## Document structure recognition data
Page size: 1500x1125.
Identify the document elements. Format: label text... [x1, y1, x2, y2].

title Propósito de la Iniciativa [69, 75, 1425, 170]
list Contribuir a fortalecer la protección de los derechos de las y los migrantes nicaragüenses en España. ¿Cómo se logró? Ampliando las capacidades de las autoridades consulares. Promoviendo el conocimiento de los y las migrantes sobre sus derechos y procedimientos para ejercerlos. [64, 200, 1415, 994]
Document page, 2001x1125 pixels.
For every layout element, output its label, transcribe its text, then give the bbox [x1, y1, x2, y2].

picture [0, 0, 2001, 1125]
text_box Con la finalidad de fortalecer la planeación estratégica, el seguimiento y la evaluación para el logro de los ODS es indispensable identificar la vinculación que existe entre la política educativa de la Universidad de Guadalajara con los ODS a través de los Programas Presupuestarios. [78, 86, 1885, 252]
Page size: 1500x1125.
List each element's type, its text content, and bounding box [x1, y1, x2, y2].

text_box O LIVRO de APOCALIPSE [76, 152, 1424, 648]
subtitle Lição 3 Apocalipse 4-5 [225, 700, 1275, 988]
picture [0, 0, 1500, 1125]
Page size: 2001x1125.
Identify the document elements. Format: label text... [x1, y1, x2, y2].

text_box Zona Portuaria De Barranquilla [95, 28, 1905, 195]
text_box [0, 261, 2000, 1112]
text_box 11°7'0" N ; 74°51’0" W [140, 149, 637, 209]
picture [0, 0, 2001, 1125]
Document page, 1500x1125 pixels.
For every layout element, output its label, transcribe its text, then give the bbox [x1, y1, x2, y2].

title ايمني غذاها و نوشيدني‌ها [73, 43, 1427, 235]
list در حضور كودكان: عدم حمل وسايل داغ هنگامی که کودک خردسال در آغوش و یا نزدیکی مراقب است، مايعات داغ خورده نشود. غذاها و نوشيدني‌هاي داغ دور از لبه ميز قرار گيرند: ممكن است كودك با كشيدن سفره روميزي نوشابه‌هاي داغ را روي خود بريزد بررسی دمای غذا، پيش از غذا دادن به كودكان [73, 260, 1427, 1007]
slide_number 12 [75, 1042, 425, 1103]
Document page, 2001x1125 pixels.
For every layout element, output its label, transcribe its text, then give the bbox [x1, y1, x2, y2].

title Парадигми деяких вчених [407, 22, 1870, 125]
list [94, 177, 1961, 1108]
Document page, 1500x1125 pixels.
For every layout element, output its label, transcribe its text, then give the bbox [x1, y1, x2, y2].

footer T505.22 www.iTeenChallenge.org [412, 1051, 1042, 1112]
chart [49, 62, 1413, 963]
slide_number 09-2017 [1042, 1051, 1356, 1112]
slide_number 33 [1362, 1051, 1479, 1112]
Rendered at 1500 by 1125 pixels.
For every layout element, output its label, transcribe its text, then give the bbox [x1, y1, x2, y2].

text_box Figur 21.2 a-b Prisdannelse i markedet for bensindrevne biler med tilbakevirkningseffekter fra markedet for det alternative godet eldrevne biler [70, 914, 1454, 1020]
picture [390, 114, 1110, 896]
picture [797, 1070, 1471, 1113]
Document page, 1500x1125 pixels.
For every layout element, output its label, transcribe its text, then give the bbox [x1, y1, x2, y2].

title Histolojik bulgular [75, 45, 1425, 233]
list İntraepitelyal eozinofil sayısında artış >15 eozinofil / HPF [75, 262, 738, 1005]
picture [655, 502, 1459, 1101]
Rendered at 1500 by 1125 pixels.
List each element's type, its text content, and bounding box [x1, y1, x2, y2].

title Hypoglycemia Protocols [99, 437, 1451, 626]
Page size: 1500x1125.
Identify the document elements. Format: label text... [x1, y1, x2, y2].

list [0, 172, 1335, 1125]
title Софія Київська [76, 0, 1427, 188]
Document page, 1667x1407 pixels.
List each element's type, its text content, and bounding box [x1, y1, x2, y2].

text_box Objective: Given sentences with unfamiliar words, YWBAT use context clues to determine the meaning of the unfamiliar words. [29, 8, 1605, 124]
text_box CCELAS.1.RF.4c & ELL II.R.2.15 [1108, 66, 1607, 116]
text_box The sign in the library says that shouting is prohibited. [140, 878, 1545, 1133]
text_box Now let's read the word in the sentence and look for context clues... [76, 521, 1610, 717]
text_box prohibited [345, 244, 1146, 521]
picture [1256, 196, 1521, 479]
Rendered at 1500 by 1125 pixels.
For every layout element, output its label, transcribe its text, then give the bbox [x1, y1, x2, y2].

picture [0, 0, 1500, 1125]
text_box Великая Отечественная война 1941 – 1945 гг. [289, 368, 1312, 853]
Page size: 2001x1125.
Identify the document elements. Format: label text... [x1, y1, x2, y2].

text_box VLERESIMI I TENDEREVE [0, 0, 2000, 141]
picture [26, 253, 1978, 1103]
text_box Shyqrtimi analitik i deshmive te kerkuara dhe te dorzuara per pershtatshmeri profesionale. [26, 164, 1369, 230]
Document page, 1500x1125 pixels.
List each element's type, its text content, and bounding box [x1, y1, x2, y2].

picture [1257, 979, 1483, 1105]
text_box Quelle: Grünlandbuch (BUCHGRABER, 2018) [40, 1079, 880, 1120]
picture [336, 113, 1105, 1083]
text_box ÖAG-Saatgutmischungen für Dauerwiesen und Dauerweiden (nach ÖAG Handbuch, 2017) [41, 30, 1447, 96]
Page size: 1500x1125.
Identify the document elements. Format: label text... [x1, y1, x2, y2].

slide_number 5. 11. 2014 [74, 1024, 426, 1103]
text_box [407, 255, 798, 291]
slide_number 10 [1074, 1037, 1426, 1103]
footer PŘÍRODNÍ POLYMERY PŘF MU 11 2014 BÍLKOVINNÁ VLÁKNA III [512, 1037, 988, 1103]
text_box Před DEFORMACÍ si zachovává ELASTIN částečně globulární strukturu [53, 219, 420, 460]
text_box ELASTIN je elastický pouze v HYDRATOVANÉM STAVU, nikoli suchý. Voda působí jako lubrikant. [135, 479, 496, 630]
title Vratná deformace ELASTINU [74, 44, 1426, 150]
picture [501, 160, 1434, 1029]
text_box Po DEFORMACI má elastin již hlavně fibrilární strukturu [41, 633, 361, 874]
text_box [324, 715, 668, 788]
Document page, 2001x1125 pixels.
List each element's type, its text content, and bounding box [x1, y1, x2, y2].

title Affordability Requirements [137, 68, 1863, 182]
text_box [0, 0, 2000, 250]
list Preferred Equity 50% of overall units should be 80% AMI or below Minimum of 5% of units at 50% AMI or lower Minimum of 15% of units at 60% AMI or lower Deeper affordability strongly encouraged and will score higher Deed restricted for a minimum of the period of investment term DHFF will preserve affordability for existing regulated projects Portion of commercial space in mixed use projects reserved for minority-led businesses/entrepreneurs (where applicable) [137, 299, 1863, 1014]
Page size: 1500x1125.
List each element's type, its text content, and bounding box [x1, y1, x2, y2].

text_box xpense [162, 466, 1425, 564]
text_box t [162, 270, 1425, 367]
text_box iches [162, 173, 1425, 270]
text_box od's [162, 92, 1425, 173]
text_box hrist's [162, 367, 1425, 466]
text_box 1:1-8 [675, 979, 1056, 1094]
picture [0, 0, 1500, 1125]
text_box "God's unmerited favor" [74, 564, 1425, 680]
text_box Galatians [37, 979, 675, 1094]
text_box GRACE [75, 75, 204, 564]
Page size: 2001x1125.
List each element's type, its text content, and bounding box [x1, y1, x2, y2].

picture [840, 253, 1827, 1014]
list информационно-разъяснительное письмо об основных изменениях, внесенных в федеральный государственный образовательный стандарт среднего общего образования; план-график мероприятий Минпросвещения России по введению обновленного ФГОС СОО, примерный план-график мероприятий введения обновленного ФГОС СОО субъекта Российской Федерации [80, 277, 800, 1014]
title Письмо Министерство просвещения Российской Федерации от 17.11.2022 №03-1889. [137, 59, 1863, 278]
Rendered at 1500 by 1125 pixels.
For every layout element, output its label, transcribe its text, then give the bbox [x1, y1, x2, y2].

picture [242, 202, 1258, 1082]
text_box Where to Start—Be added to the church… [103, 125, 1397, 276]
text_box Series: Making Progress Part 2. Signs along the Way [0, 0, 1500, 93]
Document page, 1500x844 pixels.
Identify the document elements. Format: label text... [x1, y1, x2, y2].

## Exercise
All lines from the line holding "Document page, 1500x844 pixels." through the end of the records above need to be transcribed exactly, and no other text should appear.

## Reply to the exercise
Document page, 1500x844 pixels.
Identify the document elements. Format: label text... [x1, y1, x2, y2].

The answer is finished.